:: Goal of the exercise ::
The task calls for the count of lines containing "Śląskie" in these records, given as a number with no other words.

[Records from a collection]

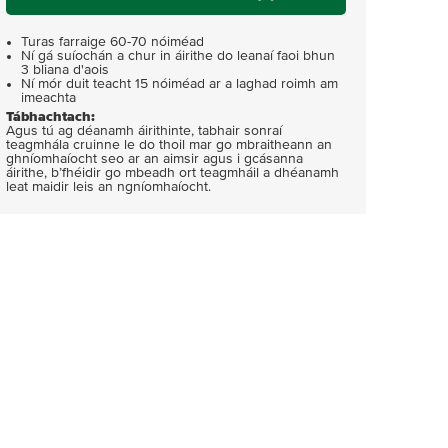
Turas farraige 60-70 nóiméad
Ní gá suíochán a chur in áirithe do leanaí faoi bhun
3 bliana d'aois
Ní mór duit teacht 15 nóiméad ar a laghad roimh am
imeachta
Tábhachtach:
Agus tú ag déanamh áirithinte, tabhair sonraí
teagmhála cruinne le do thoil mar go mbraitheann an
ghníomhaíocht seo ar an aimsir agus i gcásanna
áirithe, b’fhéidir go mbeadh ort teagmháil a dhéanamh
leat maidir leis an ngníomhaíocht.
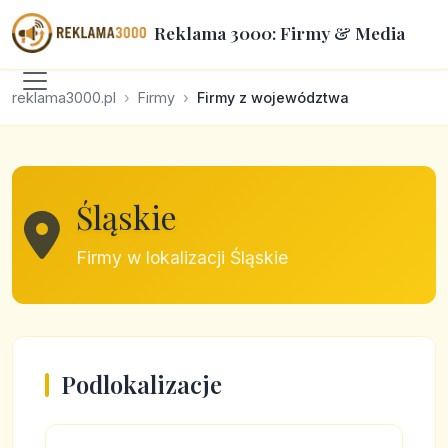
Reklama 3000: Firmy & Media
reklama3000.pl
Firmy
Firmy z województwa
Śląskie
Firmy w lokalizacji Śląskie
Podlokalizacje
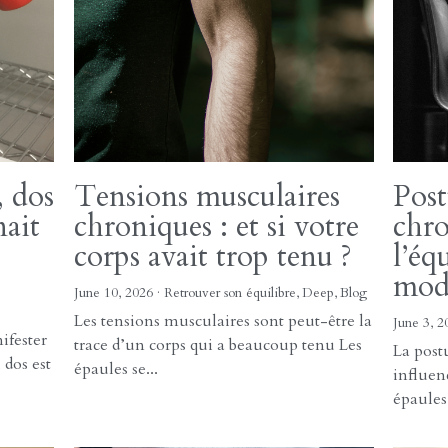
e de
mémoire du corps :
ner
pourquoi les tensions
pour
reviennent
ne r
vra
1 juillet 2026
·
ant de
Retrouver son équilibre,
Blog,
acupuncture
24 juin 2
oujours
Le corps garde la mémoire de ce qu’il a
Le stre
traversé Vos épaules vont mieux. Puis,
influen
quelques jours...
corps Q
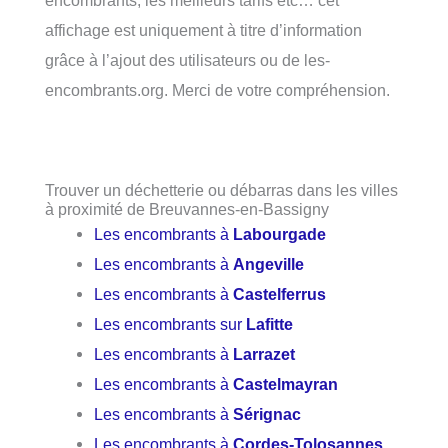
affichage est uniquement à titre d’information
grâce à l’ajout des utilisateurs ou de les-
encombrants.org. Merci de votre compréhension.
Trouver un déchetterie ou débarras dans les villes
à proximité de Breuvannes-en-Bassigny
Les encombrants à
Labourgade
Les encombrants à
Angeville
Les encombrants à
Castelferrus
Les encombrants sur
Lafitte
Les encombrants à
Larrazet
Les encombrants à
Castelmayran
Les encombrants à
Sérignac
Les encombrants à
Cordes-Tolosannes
* * *
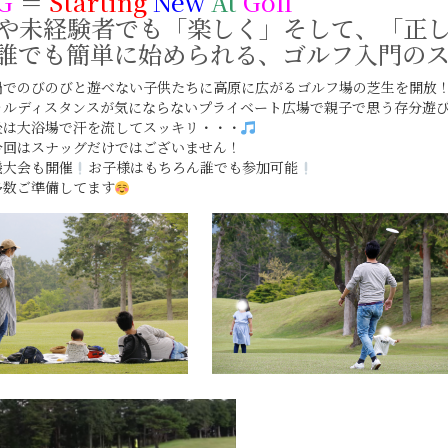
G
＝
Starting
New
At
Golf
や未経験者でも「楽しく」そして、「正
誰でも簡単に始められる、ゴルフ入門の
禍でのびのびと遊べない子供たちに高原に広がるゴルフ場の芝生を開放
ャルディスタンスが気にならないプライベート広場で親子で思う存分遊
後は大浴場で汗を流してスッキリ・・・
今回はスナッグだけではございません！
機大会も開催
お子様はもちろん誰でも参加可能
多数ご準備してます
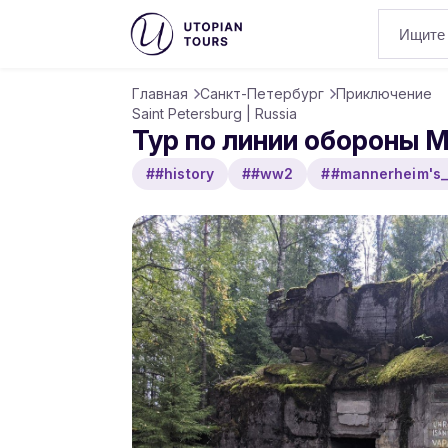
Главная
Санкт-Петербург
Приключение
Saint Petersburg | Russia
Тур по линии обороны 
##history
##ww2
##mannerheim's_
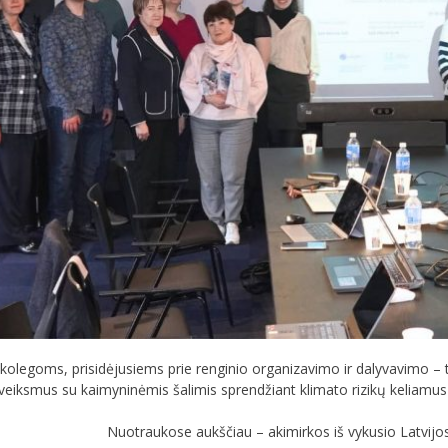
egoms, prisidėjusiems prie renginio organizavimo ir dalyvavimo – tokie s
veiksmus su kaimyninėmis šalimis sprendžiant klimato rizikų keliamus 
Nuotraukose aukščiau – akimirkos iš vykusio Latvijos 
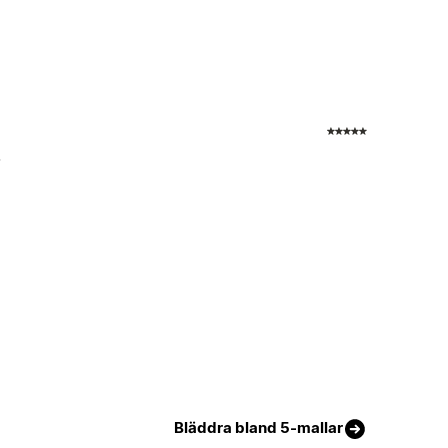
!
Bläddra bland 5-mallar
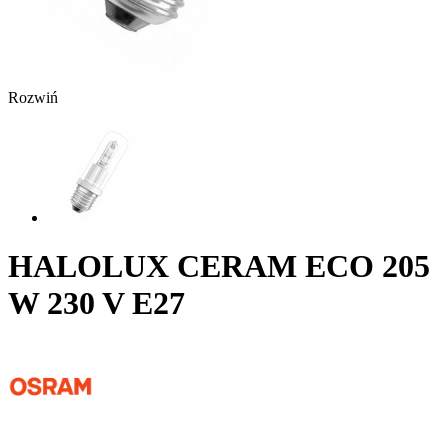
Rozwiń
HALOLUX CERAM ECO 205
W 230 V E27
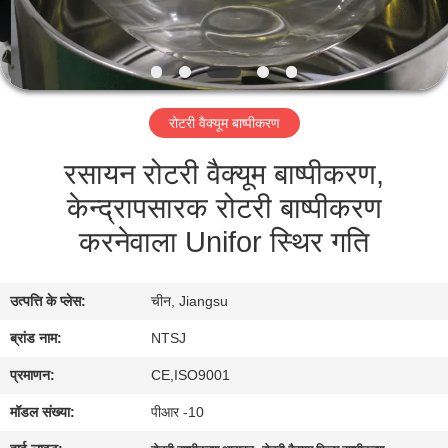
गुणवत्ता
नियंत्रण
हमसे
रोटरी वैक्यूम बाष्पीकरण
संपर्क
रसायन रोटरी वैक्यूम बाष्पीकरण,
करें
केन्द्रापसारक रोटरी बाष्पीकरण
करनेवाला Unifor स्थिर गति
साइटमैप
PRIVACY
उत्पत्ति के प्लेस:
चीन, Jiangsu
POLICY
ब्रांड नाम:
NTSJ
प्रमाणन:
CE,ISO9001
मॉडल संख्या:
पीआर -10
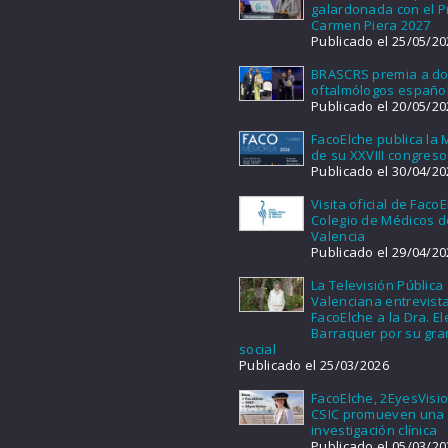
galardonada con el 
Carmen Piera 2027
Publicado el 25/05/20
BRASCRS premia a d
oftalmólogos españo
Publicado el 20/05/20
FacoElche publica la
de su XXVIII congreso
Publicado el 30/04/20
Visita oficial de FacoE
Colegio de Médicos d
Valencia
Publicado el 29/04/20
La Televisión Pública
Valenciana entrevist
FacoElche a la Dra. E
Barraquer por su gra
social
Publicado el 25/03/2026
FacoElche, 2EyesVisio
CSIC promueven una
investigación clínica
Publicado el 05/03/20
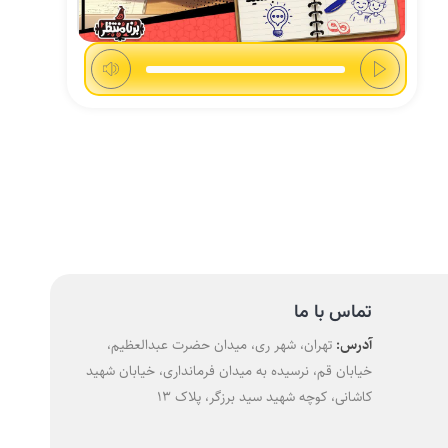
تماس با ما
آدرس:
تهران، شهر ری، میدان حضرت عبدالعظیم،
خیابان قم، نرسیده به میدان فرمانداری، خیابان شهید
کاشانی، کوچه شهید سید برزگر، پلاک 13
---
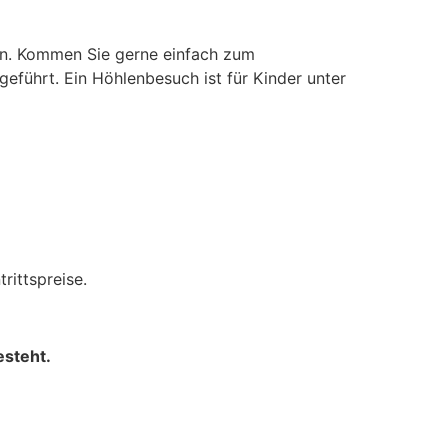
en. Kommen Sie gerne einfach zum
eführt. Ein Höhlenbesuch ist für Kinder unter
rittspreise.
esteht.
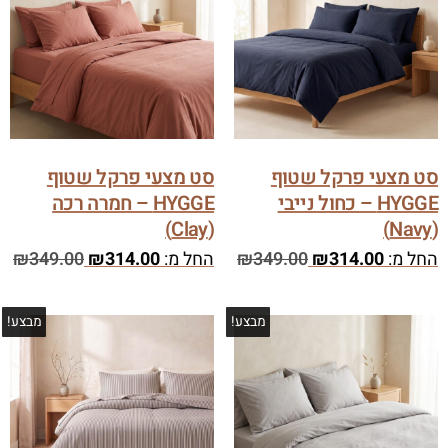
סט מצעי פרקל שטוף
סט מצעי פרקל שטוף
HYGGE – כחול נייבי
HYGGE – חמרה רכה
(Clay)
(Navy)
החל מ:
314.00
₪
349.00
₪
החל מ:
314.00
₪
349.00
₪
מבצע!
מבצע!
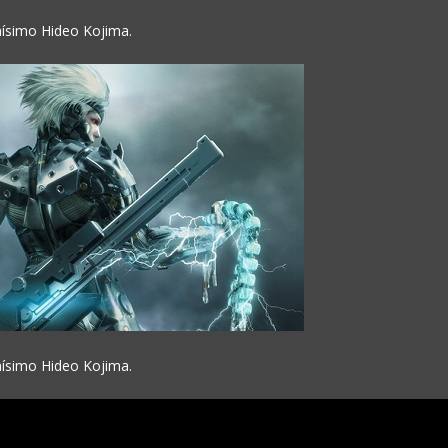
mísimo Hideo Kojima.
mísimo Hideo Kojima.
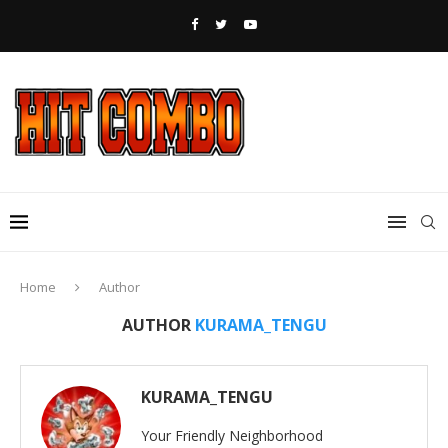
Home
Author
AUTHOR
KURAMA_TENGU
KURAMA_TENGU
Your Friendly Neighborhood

:: Result below ::
2